There are wider implications at play here, though, because the information learned about Unicorn and Giraffe has made it now necessary to re-analyse so many other supposed black hole systems. It’s not as though Unicorn and Giraffe are special cases. There are hundreds of other systems like them out there, where researchers may have previously assumed a black hole is present when in fact there could be these super-spinning subgiant stars, instead. This is a study, then, that could have a major impact on stellar and black hole research in the future.

But what of the future of Unicorn and Giraffe specifically? Well, these wholly separate systems, linked together by their misplaced black hole hearts, are now arguably even more interesting to science than they previously had been. If predictions are correct, then their subgiant substitutes are set to one day become super-dense white dwarf stars; which are the burning hot cores of ancient low-mass stars. There’s no fusing of hydrogen into helium anymore, in a white dwarf star… and by some measures it’s dying. Although white dwarfs are also so hot that estimates are they’ll take billions, if not trillions, of years to cool down enough so that they no longer emit any light, at all. At which point they’ll have transformed into the hypothetical black dwarf; hypothetical because the universe isn’t old enough to have hosted one yet.

More broadly, scientists have long been interested in white dwarf binaries, the first of which was discovered in the 1960s. But until now we had never detected a binary system (like Unicorn and Giraffe) hosting pre-white dwarf stars, in quite the same way. These two structures, then, offer a very particular and rare glimpse into the evolution of stars, and of the universe.

Finally, this isn’t the first time that a black hole has turned out to be a misunderstood star, nor is it likely to be the last. Part of the mystery of black holes is that, sometimes, what we thought were black holes… actually aren’t. Another recent case concerned the binary system HR 6819 which, after fresh study in 2020, turned out to be two distinct stars as opposed to the two stars and one black hole it had been deemed to be previously.
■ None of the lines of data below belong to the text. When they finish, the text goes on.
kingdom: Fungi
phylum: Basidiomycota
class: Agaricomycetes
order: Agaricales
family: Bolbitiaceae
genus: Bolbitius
Again, astronomers were able to update our knowledge thanks primarily to improved star-gazing technology that wasn’t available before.

So, what now for black hole research and astronomy? One thing that this study highlights is that we’re still far away from having a foolproof method for detecting black holes in space. Massive enough black holes with especially luminous accretion disks are always going to be the easiest to find, but aside from these there is always the possibility for error. That’s what has happened here, but it’s also no major problem. What we now have, instead, is a window into a unique binary system, as well as a confirmed view of another star that will one day transform into a white dwarf. As astronomers believe that that’s what will happen to our star, the sun, eventually (in billions of years time and long after it, too, explodes out into a red giant) then what’s happening in Unicorn and Giraffe takes on even greater importance.

We live in a single star solar system, so any other kind of setup is a pretty alien concept for us. Which means that just because something isn’t what we thought it was at first, that doesn’t mean it’s not still phenomenally exciting. There’s always a silver lining, even when incorrectly attributed black holes are involved! And that’s why scientists might be wrong about hundreds of black holes.